How to complete this task: Below are some records; reproduce them exactly.

Supplied entries:
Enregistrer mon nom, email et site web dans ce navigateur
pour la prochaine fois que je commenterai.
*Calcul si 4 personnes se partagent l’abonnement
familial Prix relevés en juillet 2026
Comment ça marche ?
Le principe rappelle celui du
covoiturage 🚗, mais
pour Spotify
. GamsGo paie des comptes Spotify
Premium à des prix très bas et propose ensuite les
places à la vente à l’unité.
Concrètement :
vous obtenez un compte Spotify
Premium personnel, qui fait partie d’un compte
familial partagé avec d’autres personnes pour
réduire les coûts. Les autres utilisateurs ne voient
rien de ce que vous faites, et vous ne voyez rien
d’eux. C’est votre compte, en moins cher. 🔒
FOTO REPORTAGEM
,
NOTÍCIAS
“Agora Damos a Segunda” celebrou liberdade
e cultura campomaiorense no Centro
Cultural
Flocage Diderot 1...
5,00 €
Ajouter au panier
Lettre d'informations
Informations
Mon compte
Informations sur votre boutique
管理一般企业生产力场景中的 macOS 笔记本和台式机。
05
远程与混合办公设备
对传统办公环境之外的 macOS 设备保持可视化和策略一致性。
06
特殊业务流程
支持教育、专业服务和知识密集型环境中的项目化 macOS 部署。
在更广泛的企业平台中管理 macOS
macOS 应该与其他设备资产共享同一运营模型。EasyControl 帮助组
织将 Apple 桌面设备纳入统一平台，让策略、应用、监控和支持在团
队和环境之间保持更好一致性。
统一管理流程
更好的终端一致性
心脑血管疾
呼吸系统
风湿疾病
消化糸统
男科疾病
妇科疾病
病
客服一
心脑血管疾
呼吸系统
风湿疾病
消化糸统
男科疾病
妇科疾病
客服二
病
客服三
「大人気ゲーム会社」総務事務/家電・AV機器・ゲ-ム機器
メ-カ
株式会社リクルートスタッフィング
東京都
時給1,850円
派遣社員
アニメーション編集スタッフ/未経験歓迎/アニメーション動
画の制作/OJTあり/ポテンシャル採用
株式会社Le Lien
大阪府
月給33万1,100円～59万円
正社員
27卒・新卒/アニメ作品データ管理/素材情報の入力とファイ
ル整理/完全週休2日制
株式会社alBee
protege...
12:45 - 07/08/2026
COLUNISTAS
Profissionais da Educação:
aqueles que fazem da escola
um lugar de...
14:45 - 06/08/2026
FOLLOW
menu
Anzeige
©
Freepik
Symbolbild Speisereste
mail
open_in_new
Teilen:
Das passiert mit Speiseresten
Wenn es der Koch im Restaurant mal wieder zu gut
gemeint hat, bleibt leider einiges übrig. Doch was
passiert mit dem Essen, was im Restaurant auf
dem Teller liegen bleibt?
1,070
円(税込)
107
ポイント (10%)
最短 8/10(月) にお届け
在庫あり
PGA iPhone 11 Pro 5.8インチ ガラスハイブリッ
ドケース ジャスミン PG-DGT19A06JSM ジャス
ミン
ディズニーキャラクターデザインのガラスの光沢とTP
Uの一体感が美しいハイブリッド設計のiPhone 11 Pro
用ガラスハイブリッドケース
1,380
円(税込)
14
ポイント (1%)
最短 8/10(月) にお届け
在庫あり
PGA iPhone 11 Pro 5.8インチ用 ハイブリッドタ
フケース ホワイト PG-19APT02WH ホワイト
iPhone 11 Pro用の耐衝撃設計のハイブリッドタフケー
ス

Answer space:
Enregistrer mon nom, email et site web dans ce navigateur
pour la prochaine fois que je commenterai.
*Calcul si 4 personnes se partagent l’abonnement
familial Prix relevés en juillet 2026
Comment ça marche ?
Le principe rappelle celui du
covoiturage 🚗, mais
pour Spotify
. GamsGo paie des comptes Spotify
Premium à des prix très bas et propose ensuite les
places à la vente à l’unité.
Concrètement :
vous obtenez un compte Spotify
Premium personnel, qui fait partie d’un compte
familial partagé avec d’autres personnes pour
réduire les coûts. Les autres utilisateurs ne voient
rien de ce que vous faites, et vous ne voyez rien
d’eux. C’est votre compte, en moins cher. 🔒
FOTO REPORTAGEM
,
NOTÍCIAS
“Agora Damos a Segunda” celebrou liberdade
e cultura campomaiorense no Centro
Cultural
Flocage Diderot 1...
5,00 €
Ajouter au panier
Lettre d'informations
Informations
Mon compte
Informations sur votre boutique
管理一般企业生产力场景中的 macOS 笔记本和台式机。
05
远程与混合办公设备
对传统办公环境之外的 macOS 设备保持可视化和策略一致性。
06
特殊业务流程
支持教育、专业服务和知识密集型环境中的项目化 macOS 部署。
在更广泛的企业平台中管理 macOS
macOS 应该与其他设备资产共享同一运营模型。EasyControl 帮助组
织将 Apple 桌面设备纳入统一平台，让策略、应用、监控和支持在团
队和环境之间保持更好一致性。
统一管理流程
更好的终端一致性
心脑血管疾
呼吸系统
风湿疾病
消化糸统
男科疾病
妇科疾病
病
客服一
心脑血管疾
呼吸系统
风湿疾病
消化糸统
男科疾病
妇科疾病
客服二
病
客服三
「大人気ゲーム会社」総務事務/家電・AV機器・ゲ-ム機器
メ-カ
株式会社リクルートスタッフィング
東京都
時給1,850円
派遣社員
アニメーション編集スタッフ/未経験歓迎/アニメーション動
画の制作/OJTあり/ポテンシャル採用
株式会社Le Lien
大阪府
月給33万1,100円～59万円
正社員
27卒・新卒/アニメ作品データ管理/素材情報の入力とファイ
ル整理/完全週休2日制
株式会社alBee
protege...
12:45 - 07/08/2026
COLUNISTAS
Profissionais da Educação:
aqueles que fazem da escola
um lugar de...
14:45 - 06/08/2026
FOLLOW
menu
Anzeige
©
Freepik
Symbolbild Speisereste
mail
open_in_new
Teilen:
Das passiert mit Speiseresten
Wenn es der Koch im Restaurant mal wieder zu gut
gemeint hat, bleibt leider einiges übrig. Doch was
passiert mit dem Essen, was im Restaurant auf
dem Teller liegen bleibt?
1,070
円(税込)
107
ポイント (10%)
最短 8/10(月) にお届け
在庫あり
PGA iPhone 11 Pro 5.8インチ ガラスハイブリッ
ドケース ジャスミン PG-DGT19A06JSM ジャス
ミン
ディズニーキャラクターデザインのガラスの光沢とTP
Uの一体感が美しいハイブリッド設計のiPhone 11 Pro
用ガラスハイブリッドケース
1,380
円(税込)
14
ポイント (1%)
最短 8/10(月) にお届け
在庫あり
PGA iPhone 11 Pro 5.8インチ用 ハイブリッドタ
フケース ホワイト PG-19APT02WH ホワイト
iPhone 11 Pro用の耐衝撃設計のハイブリッドタフケー
ス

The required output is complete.